Growing Support Proves the Time Is Now for a Path to Citizenship
The daily headlines in major newspapers and broadcast networks tell the story of why commonsense immigration reform has gained momentum on Capitol Hill.
"Immigration's latest ally: Christian Right," is the headline in today's Politico. "Odd Fellows' Work Together On Overhauling Immigration," National Public Radio said in its recent joint interview with "odd fellows," SEIU International Secretary-Treasurer Eliseo Medina and U.S. Chamber of Commerce Senior V.P. Randall Johnson. "How the Politics of Immigration Reform Have Changed," writes the Brookings Institution's governmental studies scholar Darrell West in the Huffington Post.
The are several reasons why the 2013 immigration debate is far different from those of past years. The main one -- politics -- became obvious the night of Nov. 6, when Latino voters overwhelmingly rejected Republican presidential nominee Mitt Romney and his talk of "self-deportation" of undocumented immigrants. Casting broad influence over the outcomes of election in key races, the Latino vote proved lawmakers cannot ignore the changing demographics across the U.S. and in many congressional districts.

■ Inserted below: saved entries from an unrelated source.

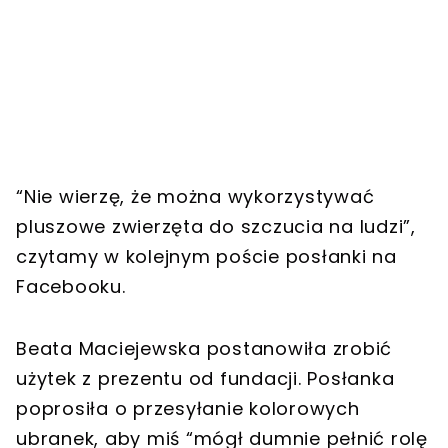
“Nie wierzę, że można wykorzystywać
pluszowe zwierzęta do szczucia na ludzi”,
czytamy w kolejnym poście posłanki na
Facebooku.
Beata Maciejewska postanowiła zrobić
użytek z prezentu od fundacji. Posłanka
poprosiła o przesyłanie kolorowych
ubranek, aby miś “mógł dumnie pełnić rolę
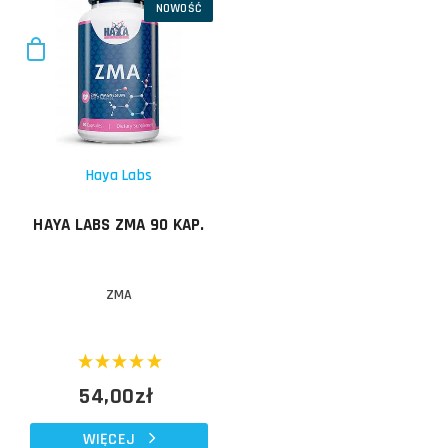
NOWOŚĆ
Haya Labs
HAYA LABS ZMA 90 KAP.
ZMA
54,00zł
WIĘCEJ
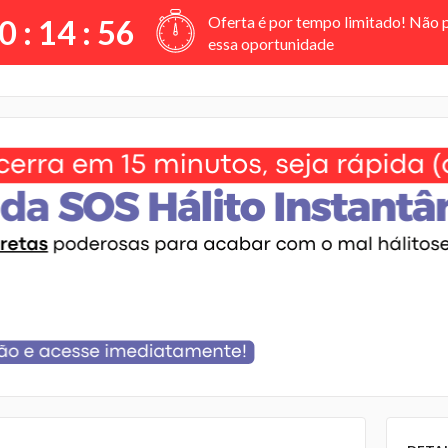
Oferta é por tempo limitado! Não 
0 :
14
:
55
essa oportunidade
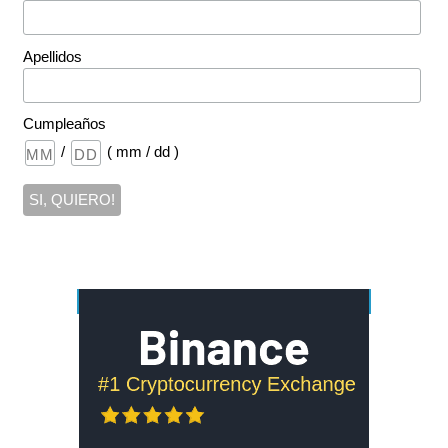
Apellidos
Cumpleaños
/
( mm / dd )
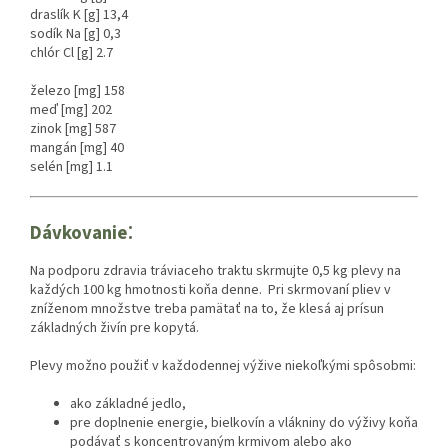
draslík K [g] 13,4
sodík Na [g] 0,3
chlór Cl [g] 2.7
železo [mg] 158
meď [mg] 202
zinok [mg] 587
mangán [mg] 40
selén [mg] 1.1
:
Dávkovanie
Na podporu zdravia tráviaceho traktu skrmujte 0,5 kg plevy na
každých 100 kg hmotnosti koňa denne. Pri skrmovaní pliev v
zníženom množstve treba pamätať na to, že klesá aj prísun
základných živín pre kopytá.
Plevy možno použiť v každodennej výžive niekoľkými spôsobmi:
ako základné jedlo,
pre doplnenie energie, bielkovín a vlákniny do výživy koňa
podávať s koncentrovaným krmivom alebo ako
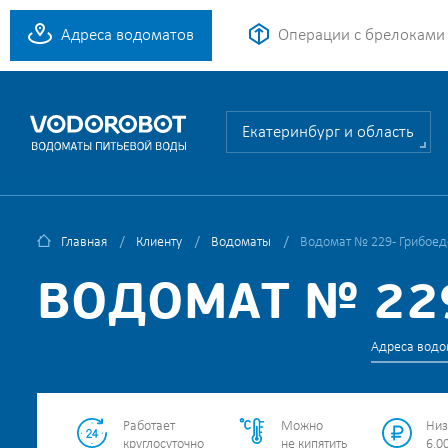
Адреса водоматов
Операции с брелоками
Екатеринбург и область
Главная
Клиенту
Водоматы
Водомат № 229 - Грибоед
ВОДОМАТ № 229
Адреса водо
Работает
Можно
Низ
круглосуточно
не кипятить
6.00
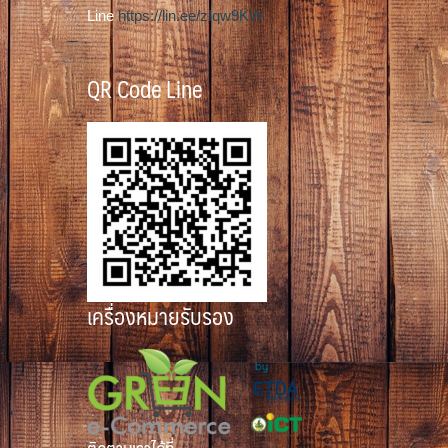
Line
https://lin.ee/zIqw9KW
QR Code Line
เครื่องหมายรับรอง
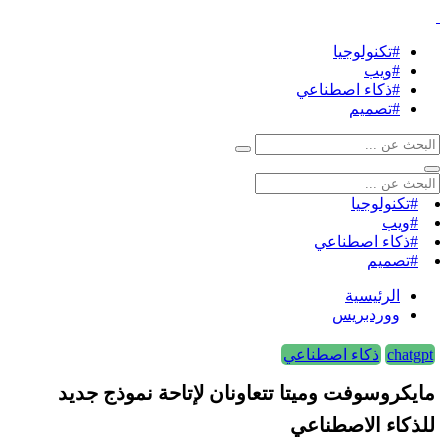
#تكنولوجيا
#ويب
#ذكاء اصطناعي
#تصميم
#تكنولوجيا
#ويب
#ذكاء اصطناعي
#تصميم
الرئيسية
ووردبريس
chatgpt
ذكاء اصطناعي
مايكروسوفت وميتا تتعاونان لإتاحة نموذج جديد
للذكاء الاصطناعي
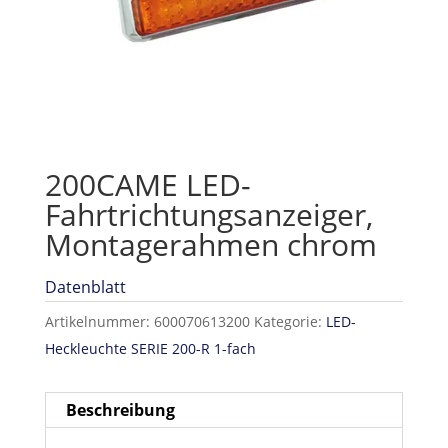
200CAME LED-
Fahrtrichtungsanzeiger,
Montagerahmen chrom
Datenblatt
Artikelnummer:
600070613200
Kategorie:
LED-
Heckleuchte SERIE 200-R 1-fach
Beschreibung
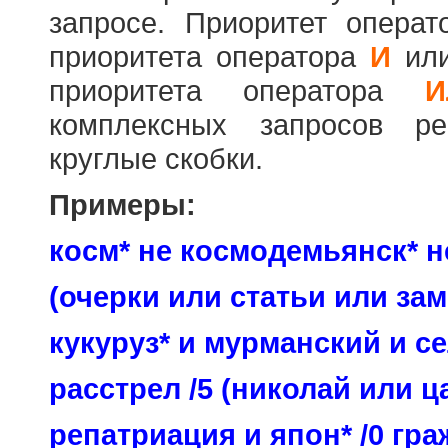
запросе. Приоритет опера
приоритета оператора
И
ил
приоритета оператора
И
комплексных запросов ре
круглые скобки.
Примеры:
косм* не космодемьянск* н
(очерки или статьи или зам
кукуруз* и мурманский и се
расстрел /5 (николай или ц
репатриация и япон* /0 гр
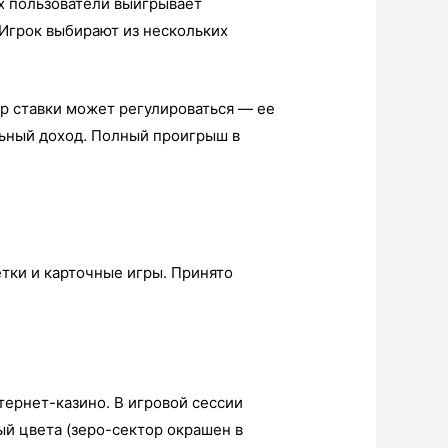
ах пользователи выигрывает
 Игрок выбирают из нескольких
р ставки может регулироваться — ее
льный доход. Полный проигрыш в
тки и карточные игры. Принято
тернет-казино. В игровой сессии
ый цвета (зеро-сектор окрашен в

Second, the business community is working for immigration reform that creates a pathway to citizenship for the 11 million who are currently undocumented because it is good for the economy and it is good for business. Businesses can grow stronger and more profitable when their entrepreneurs and employees don't have to fear expirations of scarce visas or deportation.
As headlines suggest, the faith community also sees immigration reform as a moral imperative. Mathew Staver of the conservative, faith-based Liberty Counsel wrote in the Washington Times, "my own contemplation has led me to conclude that we must unite behind an immigration process that is fair, that respects every human being's God-given dignity, that protects the unity of our families and that preserves our standing as the world's standard-bearer for freedom."
Not lost in the discussion is the fact -- supported by public, bipartisan polling -- that voters are demanding a long-term fix to the broken immigration system that includes a pathway to citizenship. The recent bipartisan poll showed a solid 77 percent of voters favoring a full package of immigration reforms that includes a pathway citizenship, regardless of party affiliation, ethnic background, or region of country. Among Evangelical voters, 83 percent supported commonsense reform; among Mainline Protestants, the approval rate was 80 percent; Catholics backed the plan by 77 percent.
Voters also want Congress to act and said they would support politicians who lean into this issue and back a fair and permanent solution. Fully 53 percent of those polled (including 53% of Republicans) said they would be more likely to vote for their member of Congress if he or she votes for the plan, only 8 percent of all voters (and 8 percent of Republicans) said they would be less likely to back the representative. One-third said the Member's vote on immigration reform wouldn't matter.
Unfortunately, the House Republicans are the last ones to get on board. A hearing by the GOP-controlled House Judiciary Committee this week leaned against a pathway to citizenship. The hearing served as a reminder that we have to remain watchful over the legislative process to make sure that voters learn who are the champions of reform and who are the ones who will try to obstruct the process.
We have much work to do between now and when the President signs a bill into law, but we are committed to making sure Congress approves reforms that include a reasonable and fair path to citizenship and that protect the rights of all workers.